Problem details: Transcribe the entries exactly as they stand below, passing over any picture.
**** Materials provided
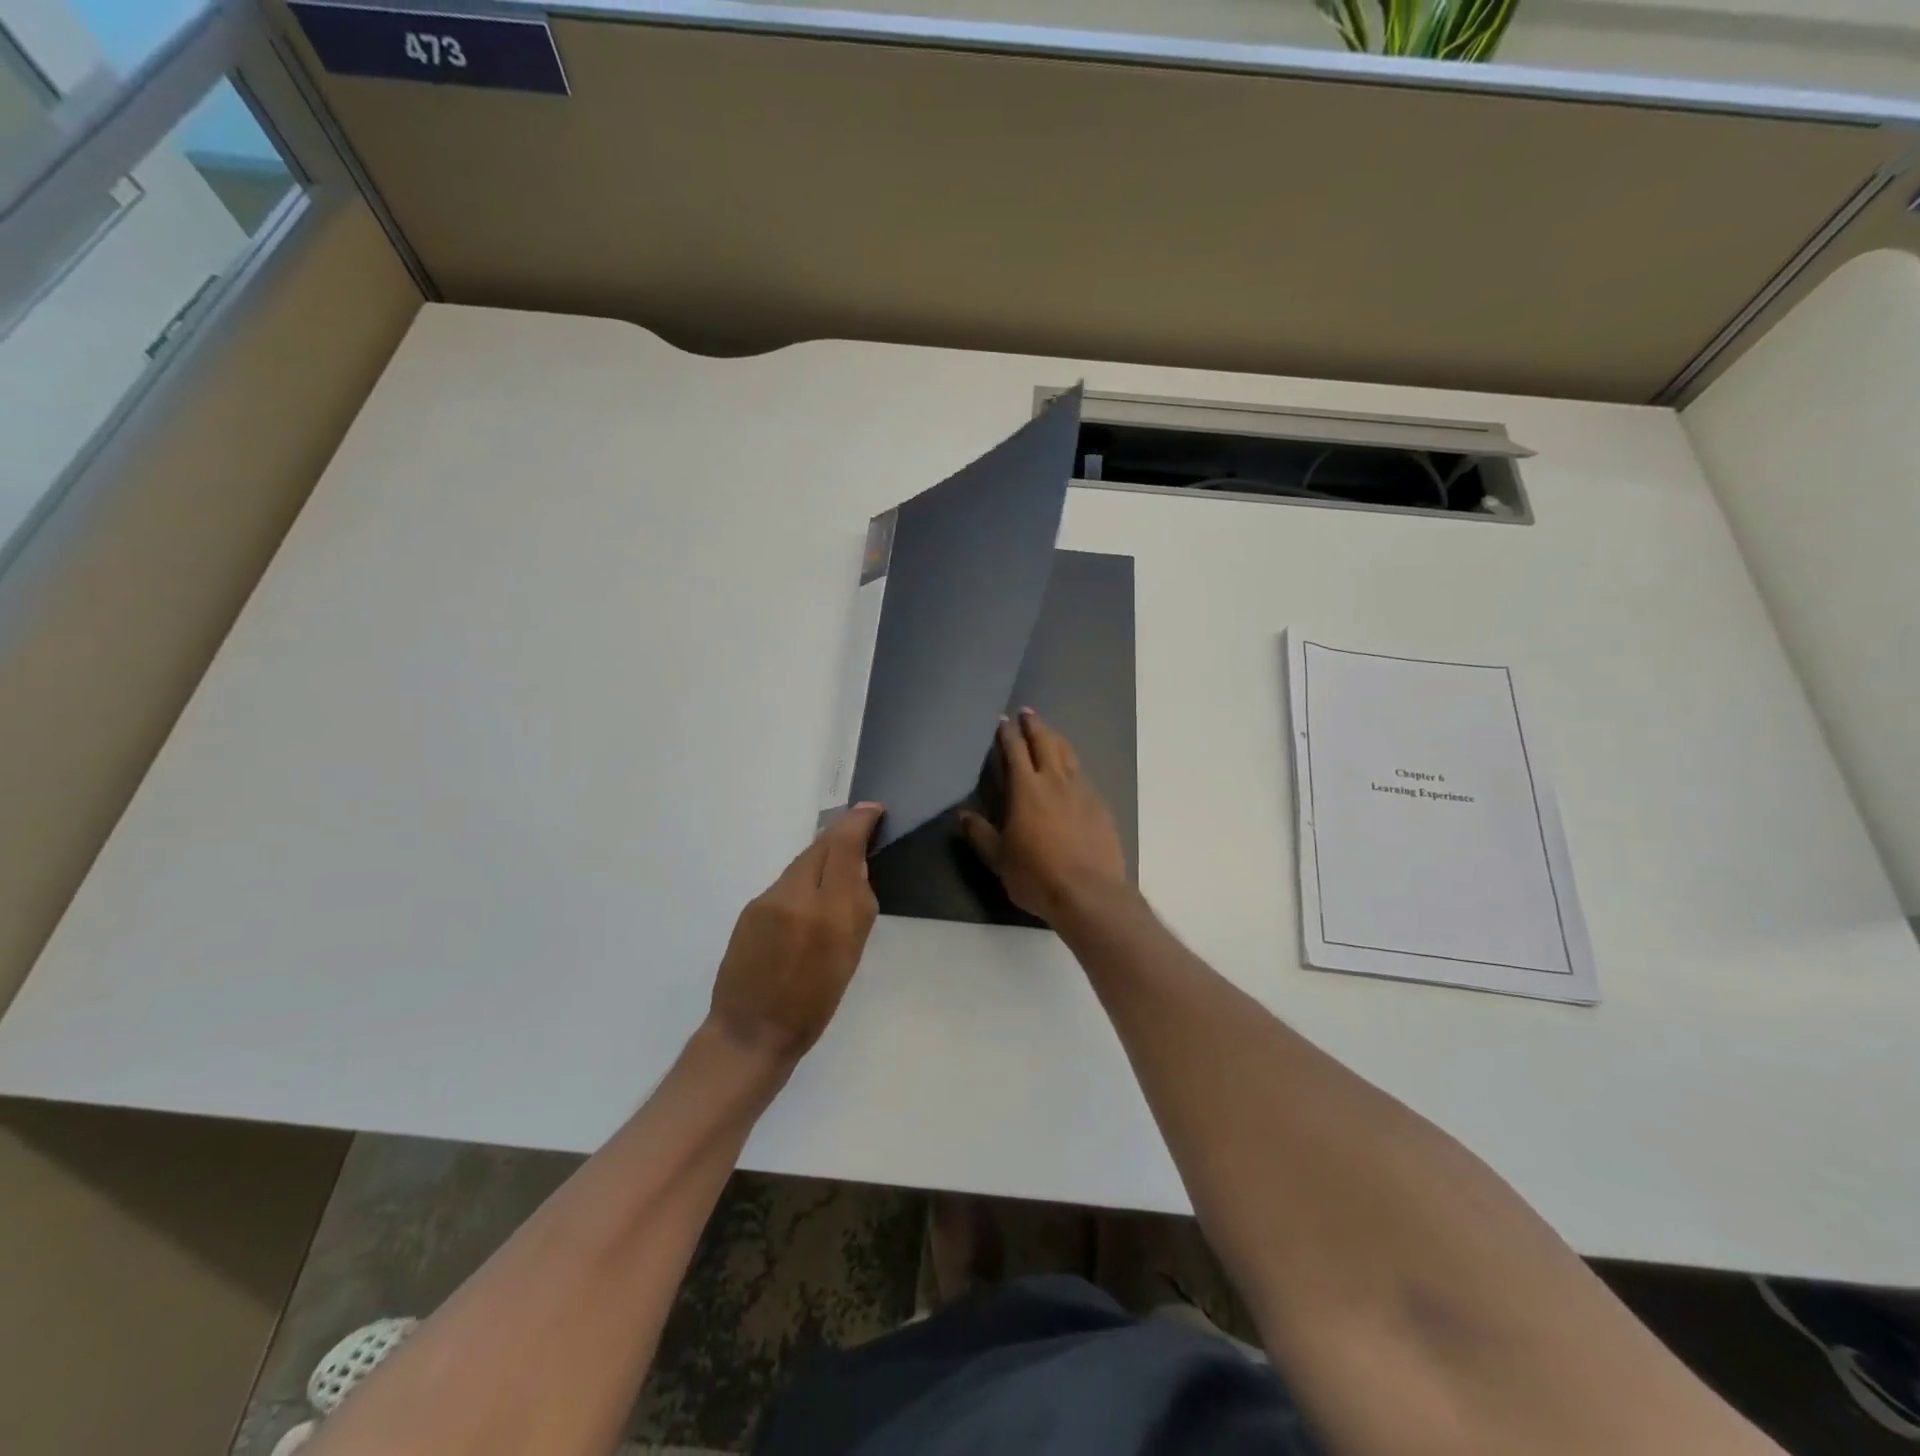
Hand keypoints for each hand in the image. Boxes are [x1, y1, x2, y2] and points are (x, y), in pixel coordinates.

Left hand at [707, 803, 883, 1063]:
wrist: (751, 1031)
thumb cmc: (813, 1005)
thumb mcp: (849, 957)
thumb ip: (856, 908)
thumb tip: (857, 869)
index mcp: (830, 914)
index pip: (845, 849)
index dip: (859, 823)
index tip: (872, 809)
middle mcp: (797, 896)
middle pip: (821, 846)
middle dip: (842, 832)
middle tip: (861, 826)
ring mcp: (769, 899)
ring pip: (802, 862)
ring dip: (823, 856)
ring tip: (838, 864)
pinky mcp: (751, 908)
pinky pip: (786, 881)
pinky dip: (803, 879)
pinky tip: (809, 897)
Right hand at [960, 709, 1128, 924]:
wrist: (1090, 893)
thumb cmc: (1037, 876)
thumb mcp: (1000, 859)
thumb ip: (981, 834)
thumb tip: (962, 815)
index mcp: (1026, 789)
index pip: (1014, 751)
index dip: (1006, 734)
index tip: (1002, 720)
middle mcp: (1055, 781)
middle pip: (1045, 743)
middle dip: (1034, 725)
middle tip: (1027, 713)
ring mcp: (1082, 791)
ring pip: (1068, 755)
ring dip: (1056, 739)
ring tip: (1050, 733)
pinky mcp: (1101, 806)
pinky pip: (1083, 776)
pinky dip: (1073, 767)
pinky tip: (1072, 774)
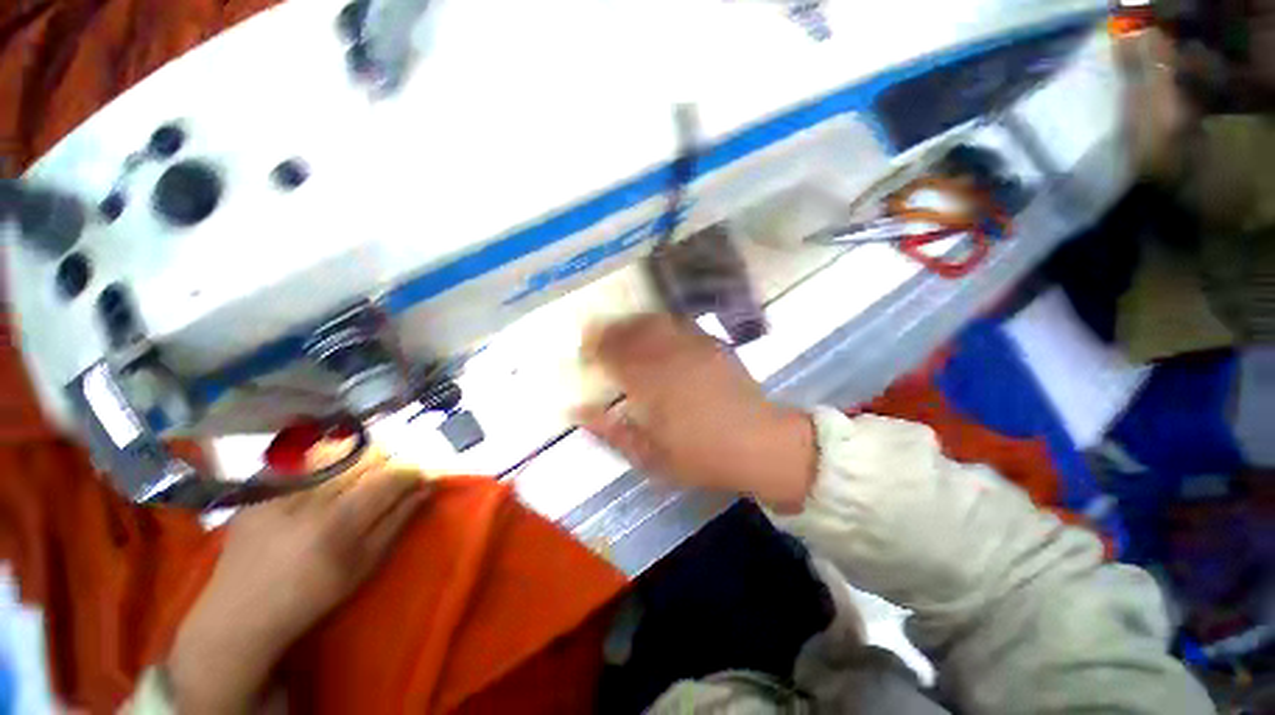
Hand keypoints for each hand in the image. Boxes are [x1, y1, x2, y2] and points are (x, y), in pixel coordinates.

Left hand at [167, 451, 429, 713]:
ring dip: (360, 453)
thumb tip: (426, 487)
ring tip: (364, 467)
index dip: (414, 470)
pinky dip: (323, 452)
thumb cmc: (311, 596)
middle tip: (393, 472)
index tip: (423, 474)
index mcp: (339, 524)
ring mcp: (279, 488)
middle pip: (366, 455)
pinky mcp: (258, 486)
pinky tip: (329, 463)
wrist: (239, 613)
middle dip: (389, 458)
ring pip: (336, 449)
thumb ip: (398, 521)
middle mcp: (309, 498)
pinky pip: (301, 455)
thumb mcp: (363, 566)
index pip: (391, 477)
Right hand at [575, 314, 815, 511]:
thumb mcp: (649, 456)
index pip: (612, 354)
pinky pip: (679, 324)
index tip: (584, 350)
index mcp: (650, 385)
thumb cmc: (701, 456)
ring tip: (622, 330)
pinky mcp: (712, 344)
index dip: (594, 347)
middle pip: (631, 332)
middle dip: (609, 331)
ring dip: (632, 323)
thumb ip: (611, 431)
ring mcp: (693, 346)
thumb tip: (578, 411)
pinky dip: (659, 323)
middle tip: (598, 337)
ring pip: (653, 322)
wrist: (758, 443)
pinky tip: (656, 331)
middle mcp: (669, 357)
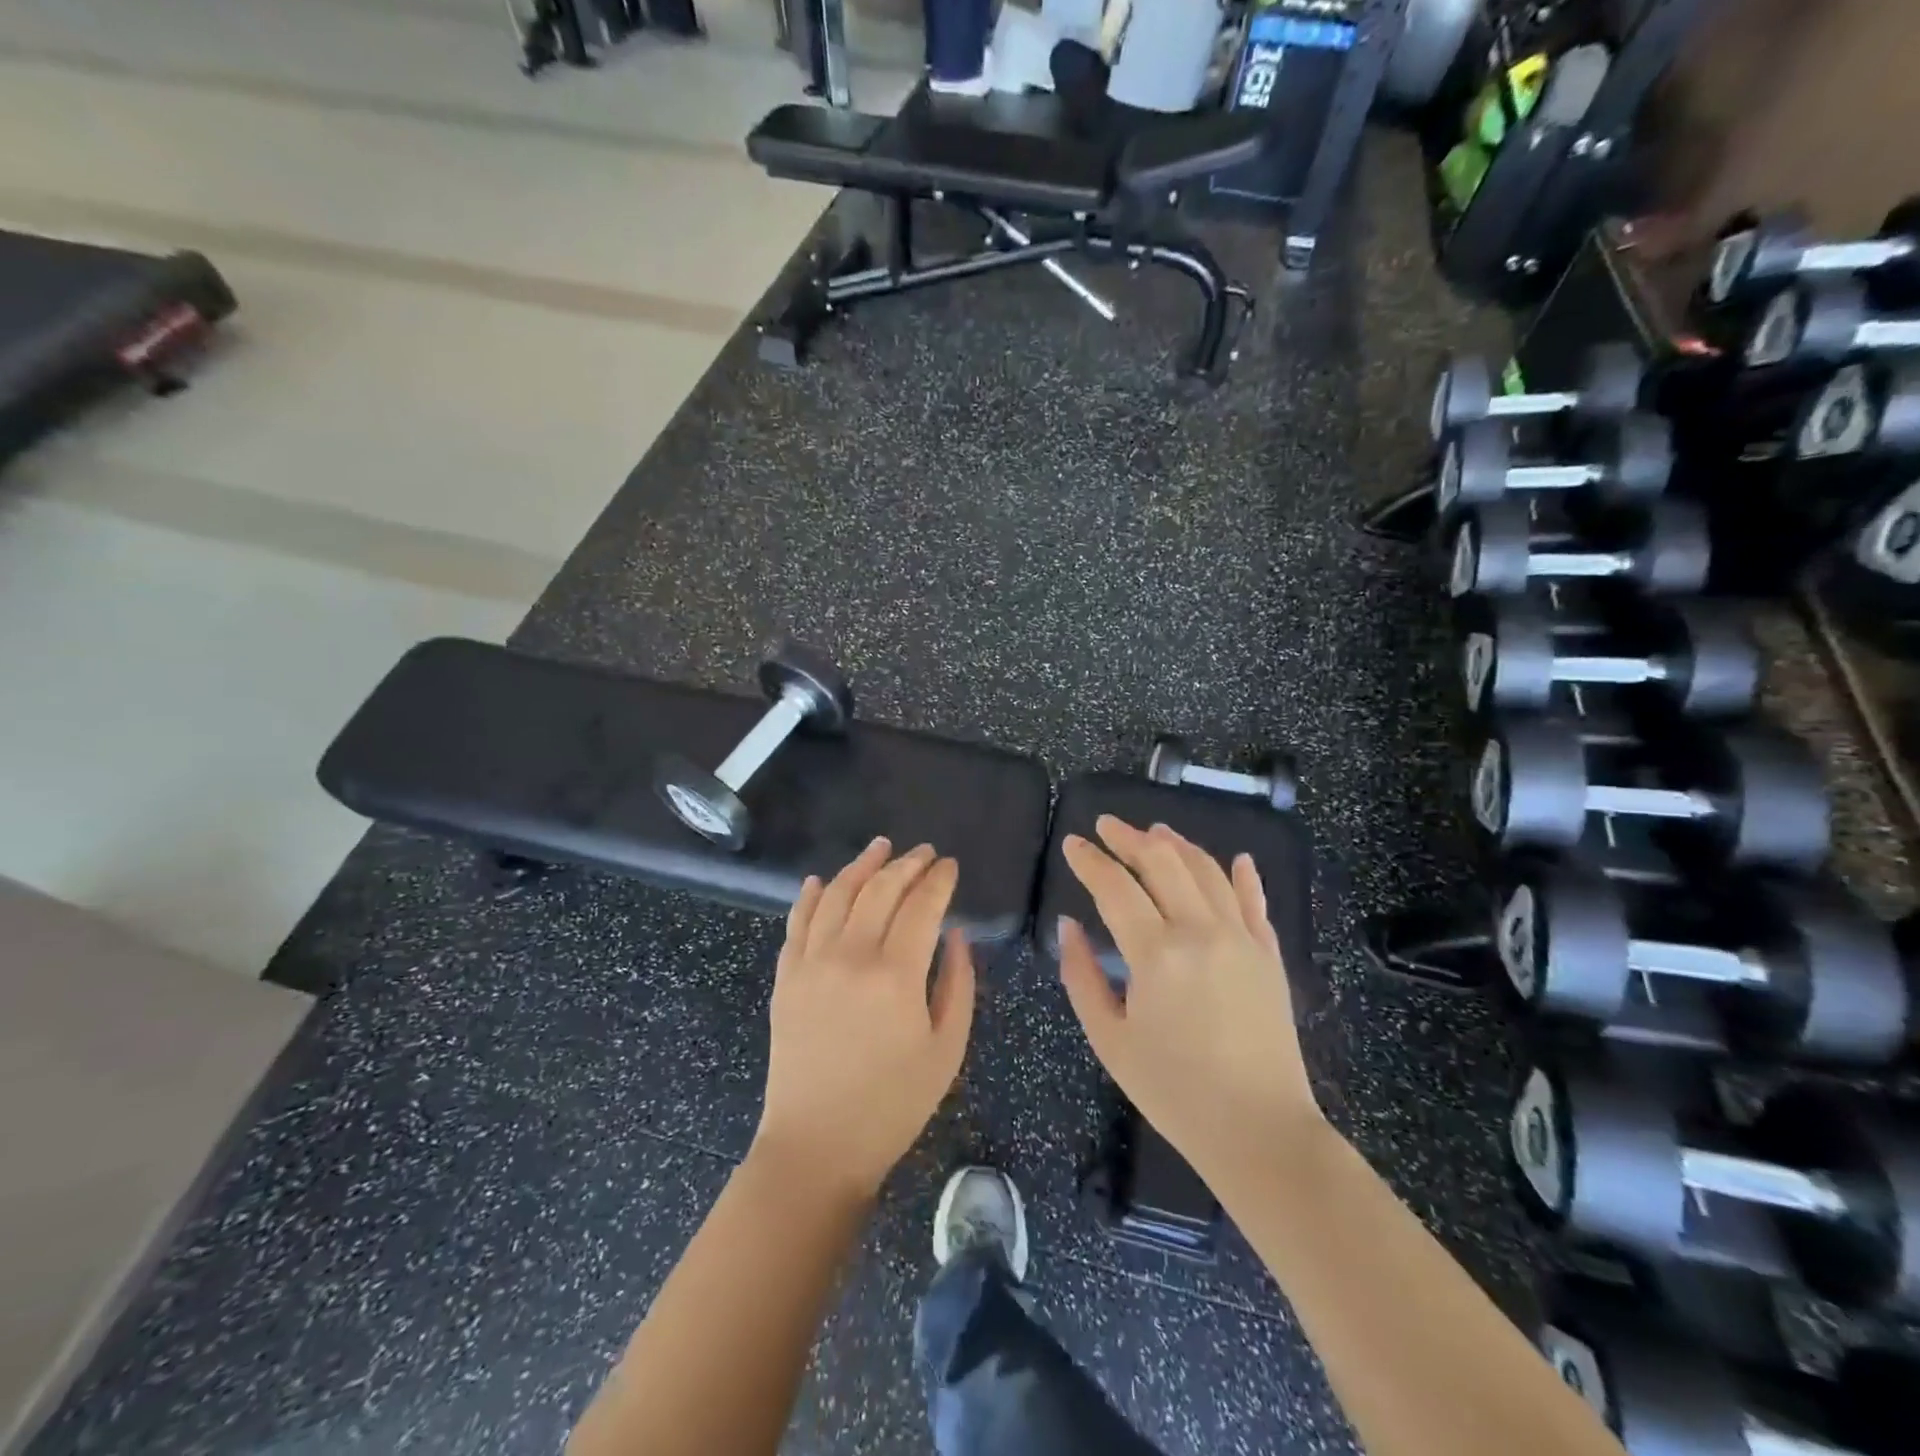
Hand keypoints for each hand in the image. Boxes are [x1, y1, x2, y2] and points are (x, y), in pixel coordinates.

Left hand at [754, 838, 974, 1197]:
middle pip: (880, 890)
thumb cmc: (893, 1104)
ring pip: (837, 894)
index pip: (922, 906)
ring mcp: (812, 963)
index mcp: (896, 975)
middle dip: (906, 864)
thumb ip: (957, 984)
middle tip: (924, 852)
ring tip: (881, 847)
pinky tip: (822, 880)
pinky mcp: (786, 977)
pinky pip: (797, 922)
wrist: (817, 1146)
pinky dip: (810, 896)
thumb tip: (955, 934)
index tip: (950, 865)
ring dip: (861, 865)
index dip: (939, 880)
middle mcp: (851, 956)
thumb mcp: (946, 1050)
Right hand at [1058, 817, 1319, 1180]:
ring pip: (1207, 872)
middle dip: (1129, 838)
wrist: (1260, 1131)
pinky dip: (1243, 876)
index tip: (1072, 843)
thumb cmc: (1174, 1092)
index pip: (1116, 887)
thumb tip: (1067, 926)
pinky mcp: (1270, 955)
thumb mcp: (1110, 1040)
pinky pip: (1255, 902)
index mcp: (1156, 954)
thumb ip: (1082, 976)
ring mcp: (1242, 939)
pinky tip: (1236, 859)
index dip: (1090, 861)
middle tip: (1107, 825)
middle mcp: (1200, 931)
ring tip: (1156, 831)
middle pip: (1163, 863)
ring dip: (1178, 845)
********
Expected answer:
Hand keypoints for each hand in the image. Boxes are [x1, y1, x2, y2] and points are (x, y), in pixel coordinates.

Left hand at [707, 803, 883, 1063]:
wrist: (751, 1031)
thumb cmc: (813, 1005)
thumb mcp: (849, 957)
thumb ip: (856, 908)
thumb tip: (857, 869)
index mcp: (830, 914)
index pip: (845, 849)
index dip: (859, 823)
index tip: (872, 809)
middle mcp: (797, 896)
middle pip: (821, 846)
middle dip: (842, 832)
middle tip: (861, 826)
ring mcp: (769, 899)
ring pip: (802, 862)
ring dip: (823, 856)
ring tip: (838, 864)
pinky mcp: (751, 908)
pinky pip: (786, 881)
pinky dip: (803, 879)
pinky tip: (809, 897)
Right hand at [960, 709, 1128, 924]:
wrist: (1090, 893)
thumb cmc: (1037, 876)
thumb mcp: (1000, 859)
thumb ip: (981, 834)
thumb tip: (962, 815)
index mcp: (1026, 789)
index pip: (1014, 751)
index dip: (1006, 734)
index tip: (1002, 720)
middle mcp: (1055, 781)
middle pip: (1045, 743)
middle dip: (1034, 725)
middle tip: (1027, 713)
ring mcp: (1082, 791)
ring pip: (1068, 755)
ring dip: (1056, 739)
ring tip: (1050, 733)
pinky mcp: (1101, 806)
pinky pip: (1083, 776)
pinky dip: (1073, 767)
pinky tip: (1072, 774)
Hand keypoints for each hand in the image. Boxes are [x1, y1, x2, y2] and points are (x, y), in pixel coordinates.

Left hand at [167, 451, 429, 713]:
ring dip: (360, 453)
thumb tip: (426, 487)
ring tip: (364, 467)
index dip: (414, 470)
pinky dip: (323, 452)
thumb cmc: (311, 596)
middle tip: (393, 472)
index tip: (423, 474)
index mcp: (339, 524)
ring mcp: (279, 488)
middle pip: (366, 455)
pinky mcp: (258, 486)
pinky tip: (329, 463)
wrist: (239, 613)
middle dip: (389, 458)
ring pip: (336, 449)
thumb ip: (398, 521)
middle mcp: (309, 498)
pinky pip: (301, 455)
thumb mcp: (363, 566)
index pip: (391, 477)
Right hand at [575, 314, 815, 511]:
thumb mcp: (649, 456)
index pip: (612, 354)
pinky pip: (679, 324)
index tip: (584, 350)
index mcp: (650, 385)
thumb cmc: (701, 456)
ring tip: (622, 330)
pinky mcp: (712, 344)
index dip: (594, 347)
middle pip: (631, 332)
middle dip: (609, 331)
ring dip: (632, 323)
thumb ip: (611, 431)
ring mcp: (693, 346)
thumb tip: (578, 411)
pinky dip: (659, 323)
middle tip: (598, 337)
ring pip: (653, 322)
wrist: (758, 443)
pinky tip: (656, 331)
middle mcp: (669, 357)
Hand keypoints for each hand in the image. Boxes are [x1, y1, x2, y2] and points are (x, y), in pixel coordinates.

Left hand at [754, 838, 974, 1197]:
middle pip: (880, 890)
thumb cmc: (893, 1104)
ring pip: (837, 894)
index pip: (922, 906)
ring mcp: (812, 963)
index mcp: (896, 975)
middle dip: (906, 864)
thumb ip: (957, 984)
middle tip: (924, 852)
ring tip: (881, 847)
pinky tip: (822, 880)
pinky mcp: (786, 977)
pinky pip: (797, 922)
wrist: (817, 1146)
pinky dip: (810, 896)
thumb tip: (955, 934)
index tip: (950, 865)
ring dip: (861, 865)
index dip: (939, 880)
middle mcp: (851, 956)
thumb mcp: (946, 1050)
Right hand at [1058, 817, 1319, 1180]:
ring pip: (1207, 872)
middle dip: (1129, 838)
wrist: (1260, 1131)
pinky dip: (1243, 876)
index tip: (1072, 843)
thumb cmc: (1174, 1092)
index pip: (1116, 887)
thumb tip: (1067, 926)
pinky mcp: (1270, 955)
thumb mcp: (1110, 1040)
pinky pip: (1255, 902)
index mcp: (1156, 954)
thumb ip: (1082, 976)
ring mcp: (1242, 939)
pinky tip: (1236, 859)
index dip: (1090, 861)
middle tip: (1107, 825)
middle mcp: (1200, 931)
ring tip: (1156, 831)
middle pip: (1163, 863)
ring dip: (1178, 845)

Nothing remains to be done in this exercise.